J'en déduis que le contrôleur n'a pas de cœur ou qu'il n'a pas le temps d'écouter des histoires de passagers au baluchon tordu sur un bâton où les coups ont plu ; plus de pan-pan cucul que d'écus, et le parfum, malgré tout, d'autre chose ;

je me suis levée, ai payé le billet, et j'ai écouté, sachant que pour toute arrivée, il y a un départ.

Quelle merveilleuse histoire ai-je reçue pour quelques billets !


 

C'est arrivé sept fois et par égard pour le contrôleur qui perdait facilement le contrôle de soi, enfin de lui, j'y ai laissé toutes mes économies.

C'est marrant le destin, bien avant d'arriver à Pise, j'avais payé les billets de tout un clan de pauvres bougres et j'avais dans mon carnet exactement sept histoires ordinaires que je garderai pour cet hiver quand le froid aura de nouveau gelé mon cerveau.

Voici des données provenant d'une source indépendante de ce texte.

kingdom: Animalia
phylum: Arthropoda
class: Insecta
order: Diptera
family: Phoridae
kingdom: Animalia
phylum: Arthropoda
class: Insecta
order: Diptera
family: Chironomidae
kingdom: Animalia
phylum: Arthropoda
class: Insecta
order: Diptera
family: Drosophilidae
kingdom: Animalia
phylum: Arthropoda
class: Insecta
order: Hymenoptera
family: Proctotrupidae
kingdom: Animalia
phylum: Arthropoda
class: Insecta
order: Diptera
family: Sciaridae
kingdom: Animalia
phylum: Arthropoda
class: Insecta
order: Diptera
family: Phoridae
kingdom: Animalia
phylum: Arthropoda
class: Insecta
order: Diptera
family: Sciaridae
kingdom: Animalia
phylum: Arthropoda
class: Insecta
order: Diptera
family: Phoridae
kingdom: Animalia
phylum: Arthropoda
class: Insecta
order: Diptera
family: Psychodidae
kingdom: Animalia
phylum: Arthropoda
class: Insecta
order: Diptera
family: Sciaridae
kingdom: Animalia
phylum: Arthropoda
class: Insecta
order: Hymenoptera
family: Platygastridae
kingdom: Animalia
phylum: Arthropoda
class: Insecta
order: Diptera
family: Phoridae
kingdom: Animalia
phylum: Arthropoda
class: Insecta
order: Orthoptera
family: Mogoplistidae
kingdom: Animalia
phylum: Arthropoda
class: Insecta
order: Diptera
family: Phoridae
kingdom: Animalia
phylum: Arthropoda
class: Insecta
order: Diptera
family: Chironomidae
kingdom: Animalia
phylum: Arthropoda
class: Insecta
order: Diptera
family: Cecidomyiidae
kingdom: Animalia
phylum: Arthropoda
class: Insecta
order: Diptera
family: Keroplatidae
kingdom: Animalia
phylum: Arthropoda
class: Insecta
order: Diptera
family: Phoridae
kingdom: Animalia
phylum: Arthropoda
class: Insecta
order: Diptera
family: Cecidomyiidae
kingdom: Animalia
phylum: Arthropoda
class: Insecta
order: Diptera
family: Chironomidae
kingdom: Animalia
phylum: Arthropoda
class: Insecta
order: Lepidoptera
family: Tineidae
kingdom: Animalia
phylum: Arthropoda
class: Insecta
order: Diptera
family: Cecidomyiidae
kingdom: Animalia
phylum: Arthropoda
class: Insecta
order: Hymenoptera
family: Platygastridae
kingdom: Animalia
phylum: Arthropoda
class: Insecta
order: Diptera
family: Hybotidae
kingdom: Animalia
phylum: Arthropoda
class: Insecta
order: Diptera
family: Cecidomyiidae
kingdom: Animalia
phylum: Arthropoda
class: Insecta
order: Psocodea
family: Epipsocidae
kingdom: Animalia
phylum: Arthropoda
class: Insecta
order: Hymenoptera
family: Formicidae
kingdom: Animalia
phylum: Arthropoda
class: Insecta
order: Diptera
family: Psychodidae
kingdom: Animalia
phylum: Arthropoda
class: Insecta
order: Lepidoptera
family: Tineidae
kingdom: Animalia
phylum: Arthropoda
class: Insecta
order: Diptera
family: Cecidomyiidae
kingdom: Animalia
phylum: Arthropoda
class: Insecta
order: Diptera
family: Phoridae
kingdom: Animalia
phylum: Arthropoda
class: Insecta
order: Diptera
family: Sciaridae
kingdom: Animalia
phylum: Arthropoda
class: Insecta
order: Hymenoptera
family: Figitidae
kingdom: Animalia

Ça valait bien d'être fauché comme le blé ; pour l'heure, c'était l'été ; moi aussi je voulais voir la Tour de Pise et je penchais vers toutes ces têtes reconnaissantes qui me faisaient la bise, j'avais encore quelque argent et on a pu manger des hot-dogs avec plein de moutarde sous le nez du contrôleur qui la sentait monter, je me suis retenue de lui demander s'il avait son billet pour Dijon.

Il y a des moments dans la vie où l'humour n'a pas cours, je l'ai compris très vite après un calembour mal placé qui me valut trois mois de guérite à effeuiller des marguerites, que je n'ai pas oubliés ; c'est très bête de compter sur des pétales la force d'aimer, mais j'y fus obligé pour occuper le temps et payer mon voyage.

C'est ainsi que remplissant mon bas de laine, au fil du temps et des étrennes, j'eus l'idée de partir .

Mes nouveaux amis étaient plus portés sur la chose qui traque le morose ; on a fait un concours de blagues un peu lourdes, j'en conviens, mais qui valaient leur pesant d'or dans un train où l'empathie est sourde.

Un roi de l'humour noir ruait dans les brancards il parlait d'une rose qui se métamorphose en cafard, on a tous compris l'allusion.

Dans un coin du wagon, j'aperçus une femme obèse qui nous regardait en gloussant, et je l'invitai à se joindre à nous.

Vous allez à Pise ou bien à Lourdes ? lui demandai-je

Elle parut gênée et pour lui détendre l'atmosphère, j'ajoutai :

Avez-vous deux billets ?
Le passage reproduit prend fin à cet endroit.